Nicht ganz ohne Risiko. «Ich hatte damals nach der Lehre und der RS einen sehr guten Job als Bremstechniker bei den SBB. Das Helmgeschäft lief nur nebenbei.» Eines Tages, auf der Kartbahn, traf Krähenbühl seinen heute wohl grössten Werbeträger in der Motorsportwelt: den heute zweifachen DTM-Vizechampion Nico Müller. Der Teenager, damals noch im Kart unterwegs, war ein Fan von Krähenbühl und dessen Helmdesigns. Mit dem Velo und seinem unbefleckten Helm im Körbli radelte Müller deshalb vom benachbarten Blumistein nach Gurzelen. Müller ist heute älter und bekannter, aber den Helm lässt er sich immer noch bei Krähenbühl designen. Geblieben ist auch das N für Nico, das den Kopfschutz ziert. Auf dem ersten Helm noch gut erkennbar, ist die Initiale mit den Jahren immer wilder, schnörkeliger geworden. «Wenn ich Nico jeweils einen Helm überreicht habe, hat er gestrahlt wie ein kleines Kind unter dem Weihnachtsbaum. Das hat mich sehr berührt und war mitunter ein Grund für mich, auf die Karte Helmdesign zu setzen. Durch Nico wurde mein Studio schliesslich auch bei Piloten im Ausland bekannt», erzählt Krähenbühl.
Die Visitenkarte der Rennfahrer
Wieder klingelt das Telefon. Diesmal kennt Krähenbühl die Nummer nicht, «jemand aus Deutschland». Es ist offenbar die Assistentin eines Unternehmers, eines Gentleman-Drivers, der sein Haupt auch mit einem schmucken Helm verschönern lassen will. Sie müsse das erst abklären, tönt es aus dem Telefon, als Krähenbühl nach Details des Designs fragt. «Ist gut, wir hören uns», sagt Patrick Krähenbühl, legt sein Handy auf den Tisch und brummelt: «… und wenn der Helm bis nächste Woche fertig ist, dann wäre das tipptopp!»

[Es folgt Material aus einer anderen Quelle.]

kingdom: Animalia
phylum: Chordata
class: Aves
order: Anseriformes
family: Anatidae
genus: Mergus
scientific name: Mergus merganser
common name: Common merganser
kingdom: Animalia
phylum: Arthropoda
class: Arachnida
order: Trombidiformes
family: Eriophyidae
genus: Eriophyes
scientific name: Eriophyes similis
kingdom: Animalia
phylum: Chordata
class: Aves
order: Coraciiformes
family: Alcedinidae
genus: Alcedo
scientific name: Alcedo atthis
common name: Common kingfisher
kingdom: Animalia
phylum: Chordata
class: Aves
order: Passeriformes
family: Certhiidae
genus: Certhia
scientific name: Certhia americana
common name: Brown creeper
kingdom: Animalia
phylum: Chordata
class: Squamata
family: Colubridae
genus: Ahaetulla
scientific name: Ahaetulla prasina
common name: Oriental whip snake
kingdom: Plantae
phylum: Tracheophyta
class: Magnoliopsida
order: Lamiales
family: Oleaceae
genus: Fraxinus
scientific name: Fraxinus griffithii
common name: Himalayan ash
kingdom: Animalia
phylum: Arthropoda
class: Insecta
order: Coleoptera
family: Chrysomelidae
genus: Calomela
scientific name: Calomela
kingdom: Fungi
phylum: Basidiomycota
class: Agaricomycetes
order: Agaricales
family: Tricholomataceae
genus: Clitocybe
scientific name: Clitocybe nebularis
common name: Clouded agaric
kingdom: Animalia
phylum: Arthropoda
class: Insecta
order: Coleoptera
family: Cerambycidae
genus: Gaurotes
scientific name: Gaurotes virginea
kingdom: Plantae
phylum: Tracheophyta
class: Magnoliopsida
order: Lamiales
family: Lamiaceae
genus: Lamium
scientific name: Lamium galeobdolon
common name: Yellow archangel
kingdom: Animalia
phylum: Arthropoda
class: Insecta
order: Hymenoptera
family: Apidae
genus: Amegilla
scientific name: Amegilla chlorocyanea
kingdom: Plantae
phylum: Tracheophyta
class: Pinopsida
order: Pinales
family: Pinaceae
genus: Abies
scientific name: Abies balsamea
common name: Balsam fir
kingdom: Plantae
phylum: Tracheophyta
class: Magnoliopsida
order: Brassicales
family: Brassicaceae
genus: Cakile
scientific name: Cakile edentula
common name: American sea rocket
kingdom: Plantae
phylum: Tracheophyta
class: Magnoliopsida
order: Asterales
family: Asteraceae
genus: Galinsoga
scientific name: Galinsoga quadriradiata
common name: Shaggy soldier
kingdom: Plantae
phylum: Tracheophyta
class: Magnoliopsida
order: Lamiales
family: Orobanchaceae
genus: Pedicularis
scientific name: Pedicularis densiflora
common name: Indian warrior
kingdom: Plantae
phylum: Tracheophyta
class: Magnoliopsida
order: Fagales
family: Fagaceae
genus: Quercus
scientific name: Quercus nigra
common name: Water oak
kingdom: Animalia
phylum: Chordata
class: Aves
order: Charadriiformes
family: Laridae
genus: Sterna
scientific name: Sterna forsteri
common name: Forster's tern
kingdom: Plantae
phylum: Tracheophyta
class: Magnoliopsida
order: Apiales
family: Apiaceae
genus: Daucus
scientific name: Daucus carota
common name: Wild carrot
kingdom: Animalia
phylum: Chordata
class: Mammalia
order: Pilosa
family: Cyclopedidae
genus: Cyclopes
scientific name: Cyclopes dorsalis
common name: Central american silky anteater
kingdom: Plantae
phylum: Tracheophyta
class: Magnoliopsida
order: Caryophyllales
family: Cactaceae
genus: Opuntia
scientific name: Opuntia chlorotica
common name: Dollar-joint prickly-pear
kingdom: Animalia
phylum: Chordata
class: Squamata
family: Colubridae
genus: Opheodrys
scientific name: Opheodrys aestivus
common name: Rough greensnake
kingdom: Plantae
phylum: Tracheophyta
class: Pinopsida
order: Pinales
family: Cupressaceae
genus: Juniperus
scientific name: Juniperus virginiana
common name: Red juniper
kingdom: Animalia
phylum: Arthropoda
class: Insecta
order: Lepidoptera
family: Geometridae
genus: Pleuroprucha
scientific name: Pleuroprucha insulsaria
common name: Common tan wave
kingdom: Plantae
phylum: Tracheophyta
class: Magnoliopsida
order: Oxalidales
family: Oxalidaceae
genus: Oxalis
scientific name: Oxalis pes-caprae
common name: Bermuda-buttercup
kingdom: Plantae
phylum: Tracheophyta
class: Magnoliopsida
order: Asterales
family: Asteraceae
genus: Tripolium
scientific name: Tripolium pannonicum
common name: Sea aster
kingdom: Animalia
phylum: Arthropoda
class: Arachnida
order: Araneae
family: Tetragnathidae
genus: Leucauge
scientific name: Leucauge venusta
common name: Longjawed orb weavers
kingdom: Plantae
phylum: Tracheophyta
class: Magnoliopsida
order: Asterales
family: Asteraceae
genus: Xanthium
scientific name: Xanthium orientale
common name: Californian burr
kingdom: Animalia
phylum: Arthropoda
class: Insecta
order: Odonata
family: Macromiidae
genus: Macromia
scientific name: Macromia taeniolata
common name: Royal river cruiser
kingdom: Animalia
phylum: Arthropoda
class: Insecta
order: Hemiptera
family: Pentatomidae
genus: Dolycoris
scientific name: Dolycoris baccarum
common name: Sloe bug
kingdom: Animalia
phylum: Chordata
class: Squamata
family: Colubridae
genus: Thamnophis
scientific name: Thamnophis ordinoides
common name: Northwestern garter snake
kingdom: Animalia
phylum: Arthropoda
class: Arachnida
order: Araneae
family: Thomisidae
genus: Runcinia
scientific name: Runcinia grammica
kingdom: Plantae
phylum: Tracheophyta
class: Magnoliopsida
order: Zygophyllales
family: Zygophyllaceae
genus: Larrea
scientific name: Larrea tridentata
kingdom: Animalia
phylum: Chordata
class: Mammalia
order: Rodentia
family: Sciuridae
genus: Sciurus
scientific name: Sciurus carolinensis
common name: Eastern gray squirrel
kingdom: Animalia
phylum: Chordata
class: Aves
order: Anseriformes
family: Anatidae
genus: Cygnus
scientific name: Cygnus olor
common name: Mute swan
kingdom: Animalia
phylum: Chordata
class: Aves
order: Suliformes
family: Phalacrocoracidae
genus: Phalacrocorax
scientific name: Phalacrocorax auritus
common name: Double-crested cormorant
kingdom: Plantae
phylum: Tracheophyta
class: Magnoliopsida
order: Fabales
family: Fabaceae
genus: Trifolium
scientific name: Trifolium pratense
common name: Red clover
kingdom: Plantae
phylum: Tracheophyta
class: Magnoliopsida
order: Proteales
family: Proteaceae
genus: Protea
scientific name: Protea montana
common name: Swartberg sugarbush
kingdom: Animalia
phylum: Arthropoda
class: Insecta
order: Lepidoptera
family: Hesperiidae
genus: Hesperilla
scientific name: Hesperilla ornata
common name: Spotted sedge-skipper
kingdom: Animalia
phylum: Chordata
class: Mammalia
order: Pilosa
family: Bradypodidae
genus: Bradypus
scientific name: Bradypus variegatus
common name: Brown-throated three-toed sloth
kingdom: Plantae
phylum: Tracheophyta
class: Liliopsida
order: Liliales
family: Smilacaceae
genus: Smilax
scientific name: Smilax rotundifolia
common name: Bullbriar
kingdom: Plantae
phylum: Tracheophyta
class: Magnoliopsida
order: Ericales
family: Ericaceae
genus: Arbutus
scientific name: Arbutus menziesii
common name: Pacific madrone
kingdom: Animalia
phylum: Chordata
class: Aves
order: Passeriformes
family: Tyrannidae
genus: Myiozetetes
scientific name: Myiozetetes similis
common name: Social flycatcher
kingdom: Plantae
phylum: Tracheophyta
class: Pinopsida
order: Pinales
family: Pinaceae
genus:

Beklagen will sich der Künstler aber keinesfalls, denn das Helmbusiness mit der PS-Prominenz boomt. Tat es irgendwie ja schon immer: Wir erinnern uns an legendäre Helmdesigns von Formel-1-Champions wie Graham Hill und Sohn Damon, die mit dem Vereinslogo des London Rowing Club auf dem Helm am Lenkrad drehten, oder Sir Jackie Stewart, der das Schottenmuster am Kopfschutz trug, oder Gilles Villeneuve und dessen Sohn Jacques mit dem V auf ihren Helmen und, nicht zu vergessen, an den Gelben, jenen von Ayrton Senna, der den Gegnern schon im Rückspiegel unangenehm in die Augen stach. «Legendäre Helmdesigns gibt es viele. Helme sind für die Rennfahrer ein Heiligtum. Früher waren sie Erkennungsmerkmal, heute sind sie vor allem ein Schmuckstück. Du weisst schon: Schickimicki! Du glaubst gar nicht, wie viel Glitzerfolie ich an Lager habe. Einen solchen Anstrich verpasst man normalerweise den Autoscootern auf der Chilbi», sagt Krähenbühl. «Als Helmdesigner bist du im Fahrerlager ein spezieller Gast. Tom Lüthi hatte den ersten mattlackierten Helm im Paddock, den wollte auch Valentino Rossi aus der Nähe begutachten. Sebastian Vettel begegnete ich mal in Hockenheim, und er meinte: ‹Ach, du bist Helmdesigner. Ich habe schon von dir gehört und Arbeiten gesehen.›»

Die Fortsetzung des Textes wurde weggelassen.